To understand Israel’s appreciation for the president’s leadership, take a look at the words of Israeli leaders themselves. Defense Minister Ehud Barak last year said of the current Administration, “I can hardly remember a better period of support” for Israel. President Shimon Peres has called President Obama “a great president and a great friend of Israel,” and referred to President Obama’s speech at AIPAC this year as “the most pro-Israel speech I have ever heard from an American president.” And Prime Minister Binyamin Netanyahu himself, following the President’s speech at the UN, said the president deserved “a badge of honor” for his principled stance.
When historians write about President Obama, they will scrutinize every decision he made as president, just as we all should. But once their scrutiny has been completed, they will surely come to the same conclusion reached by these Israeli leaders and many Jewish leaders throughout our own country: that at a time when Israel needed a friend in the White House, this president was there. For that, this president can wear his pro-Israel credentials exactly the way his counterpart in Israel believes he should: as a badge of honor.

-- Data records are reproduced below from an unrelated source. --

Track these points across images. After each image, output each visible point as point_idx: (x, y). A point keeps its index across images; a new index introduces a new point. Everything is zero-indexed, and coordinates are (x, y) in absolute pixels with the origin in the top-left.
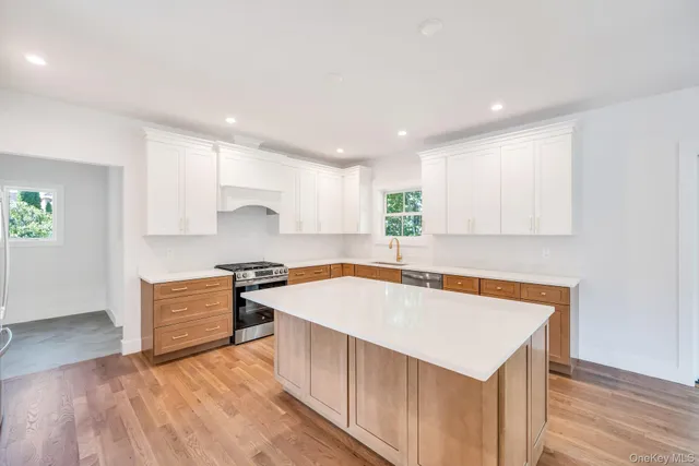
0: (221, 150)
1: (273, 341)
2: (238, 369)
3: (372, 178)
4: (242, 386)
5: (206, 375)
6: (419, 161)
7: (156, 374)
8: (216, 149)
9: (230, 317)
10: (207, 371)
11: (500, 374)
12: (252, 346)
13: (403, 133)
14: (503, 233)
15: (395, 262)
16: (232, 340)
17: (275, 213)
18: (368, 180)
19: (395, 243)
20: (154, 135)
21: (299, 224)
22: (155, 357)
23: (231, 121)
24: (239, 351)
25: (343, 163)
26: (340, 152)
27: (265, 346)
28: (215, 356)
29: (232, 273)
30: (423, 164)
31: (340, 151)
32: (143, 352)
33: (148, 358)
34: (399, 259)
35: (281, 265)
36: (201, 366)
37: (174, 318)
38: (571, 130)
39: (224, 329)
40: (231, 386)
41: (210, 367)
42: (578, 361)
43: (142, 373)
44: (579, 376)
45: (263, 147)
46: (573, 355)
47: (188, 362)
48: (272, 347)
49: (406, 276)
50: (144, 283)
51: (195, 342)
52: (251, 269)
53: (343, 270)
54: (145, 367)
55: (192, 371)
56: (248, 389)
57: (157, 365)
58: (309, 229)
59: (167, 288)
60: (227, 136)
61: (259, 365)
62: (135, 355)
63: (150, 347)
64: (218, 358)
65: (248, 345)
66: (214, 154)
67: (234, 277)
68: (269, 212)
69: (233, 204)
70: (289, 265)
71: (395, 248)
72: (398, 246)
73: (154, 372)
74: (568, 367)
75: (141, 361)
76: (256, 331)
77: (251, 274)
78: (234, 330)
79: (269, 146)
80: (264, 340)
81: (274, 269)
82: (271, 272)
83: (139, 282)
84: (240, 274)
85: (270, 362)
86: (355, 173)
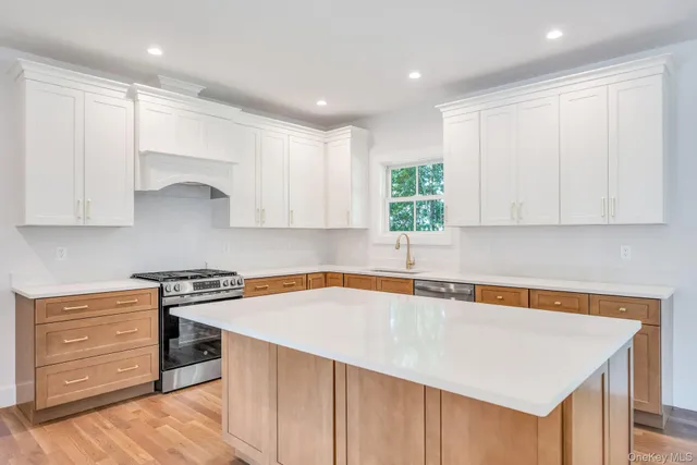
0: (140, 97)
1: (220, 388)
2: (166, 429)
3: (371, 144)
4: (173, 452)
5: (117, 437)
6: (439, 119)
7: (39, 437)
8: (132, 96)
9: (155, 351)
10: (118, 431)
11: (565, 408)
12: (189, 395)
13: (415, 75)
14: (563, 223)
15: (405, 269)
16: (158, 387)
17: (222, 195)
18: (363, 149)
19: (403, 241)
20: (36, 72)
21: (261, 212)
22: (37, 412)
23: (155, 51)
24: (167, 402)
25: (326, 123)
26: (322, 105)
27: (208, 395)
28: (130, 410)
29: (157, 285)
30: (446, 121)
31: (322, 103)
32: (17, 406)
33: (26, 416)
34: (410, 264)
35: (233, 274)
36: (109, 425)
37: (67, 353)
38: (662, 70)
39: (144, 369)
40: (155, 451)
41: (122, 425)
42: (672, 408)
43: (16, 436)
44: (674, 430)
45: (204, 95)
46: (665, 401)
47: (88, 419)
48: (220, 397)
49: (420, 288)
50: (19, 297)
51: (99, 389)
52: (186, 278)
53: (327, 279)
54: (21, 427)
55: (95, 432)
56: (182, 457)
57: (42, 424)
58: (275, 220)
59: (55, 305)
60: (149, 76)
61: (198, 422)
62: (7, 410)
63: (29, 398)
64: (138, 412)
65: (182, 393)
66: (130, 103)
67: (161, 290)
68: (215, 193)
69: (158, 180)
70: (244, 274)
71: (403, 250)
72: (408, 245)
73: (36, 434)
74: (659, 416)
75: (16, 419)
76: (195, 372)
77: (187, 286)
78: (161, 370)
79: (213, 93)
80: (207, 386)
81: (223, 280)
82: (217, 284)
83: (13, 297)
84: (170, 285)
85: (215, 417)
86: (344, 137)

Ambassador Stuart E. Eizenstat served in senior positions in several presidential administrations. Under President Clinton, Eizenstat was responsible for sanctions policy against Iran, the economic dimensions of the Middle East peace process, and also served as the President Clinton’s special representative on Holocaust-era issues, negotiating more than eight million dollars in benefits for holocaust victims world-wide.